Posts

ATM Security and Fraud Prevention: How to Secure Your ATM

There was a time when ATM machines were targeted by criminals only for the cash inside. However, modern ATMs house something else that’s just as valuable as the cash: consumer data.

An ATM doesn’t store any customer information. But, it does collect it and transmit consumer data. This presents a challenge for ATM owners, because they now must secure their machines against multiple types of attacks.

The good news is that ATM machine manufacturers have developed technology to protect against modern ATM attacks and fraud. And, it’s relatively simple to secure your ATM machines, if you know what to do.

Solid ATM security protects you, your ATM customers, and the banks.

Obviously, protecting your equipment and cash is a big deal. But, a secure ATM machine also protects your customer credit or debit card information. And, it helps shield the bank against fraudulent charges and reputation damage, since many consumers will blame their bank for security breaches, rather than the independent ATM owner.

There are a lot of benefits to properly securing your ATMs. So, here’s what you need to know to keep your ATMs safe.

ATM attacks

ATM attacks are separated into two broad categories: physical attacks and logical attacks.

Physical attacks are a simple attempt to smash the ATM machine and break open the cash vault. The term “simple” is accurate here, since most criminals try something like ramming a truck into the ATM or the wall that the ATM machine sits against inside a building.

Logical attacks are more sophisticated and rely on electronic devices to breach the software or hardware of the machine. Logical attacks extract cash by taking control of the machine or causing it to malfunction.

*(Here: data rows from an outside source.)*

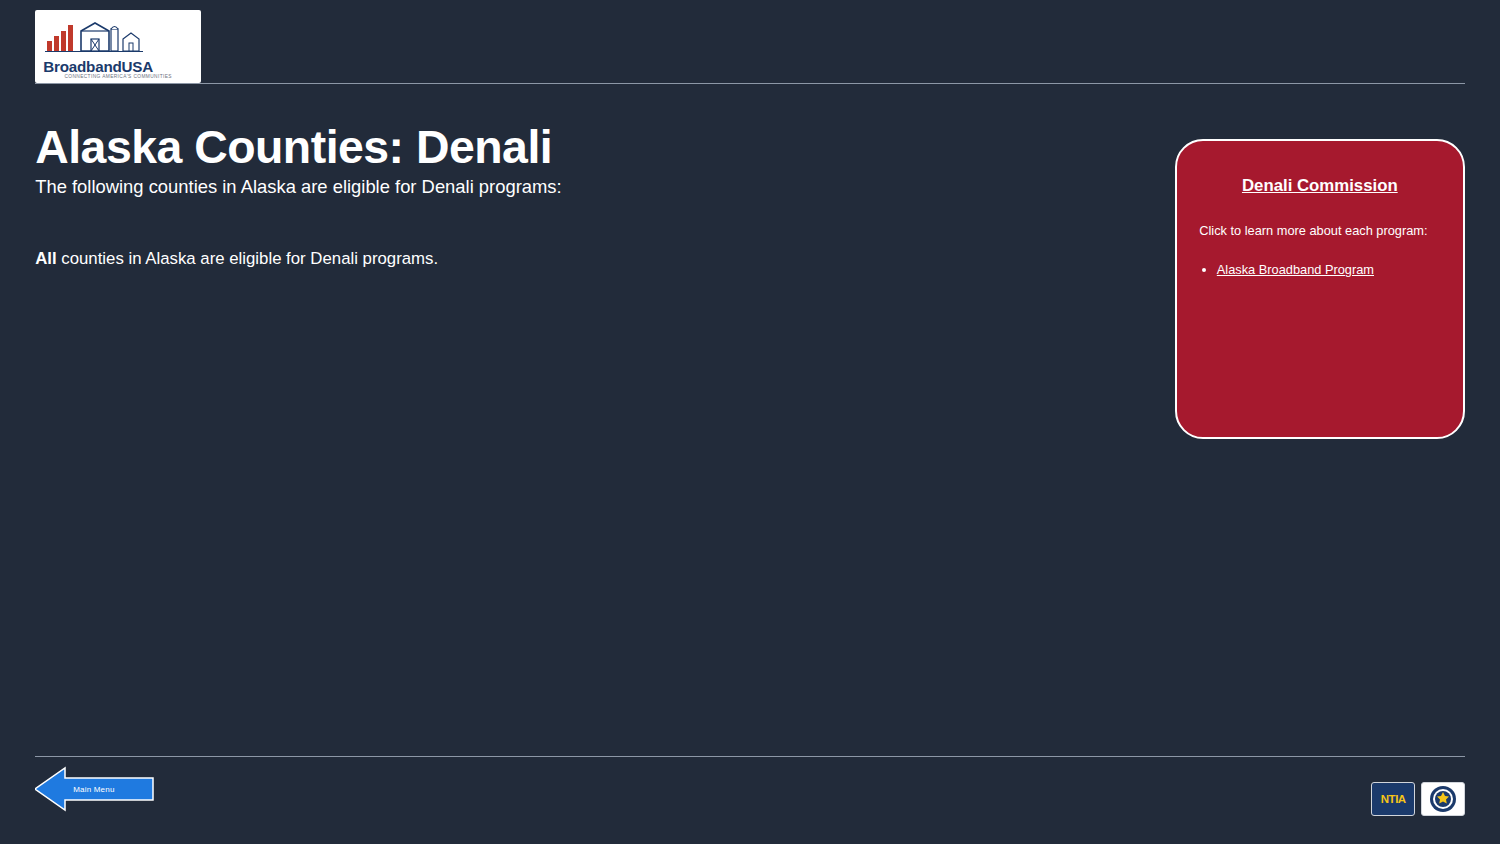BroadbandUSA
CONNECTING AMERICA'S COMMUNITIES
Alaska Counties: Denali
The following counties in Alaska are eligible for Denali programs:
All counties in Alaska are eligible for Denali programs.
Denali Commission
Click to learn more about each program:
Alaska Broadband Program
Main Menu
NTIA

Even though they extract money differently, most logical attacks still require some physical breach of the case to gain access to the circuitry. So, defending against logical attacks is still mostly a matter of physically securing your machine.

Let’s talk about how you do that.

ATM security: How to protect your ATM machines

The best way to keep your ATM machines safe is to use a layered approach. If one security measure fails, a second security measure should be there to back it up.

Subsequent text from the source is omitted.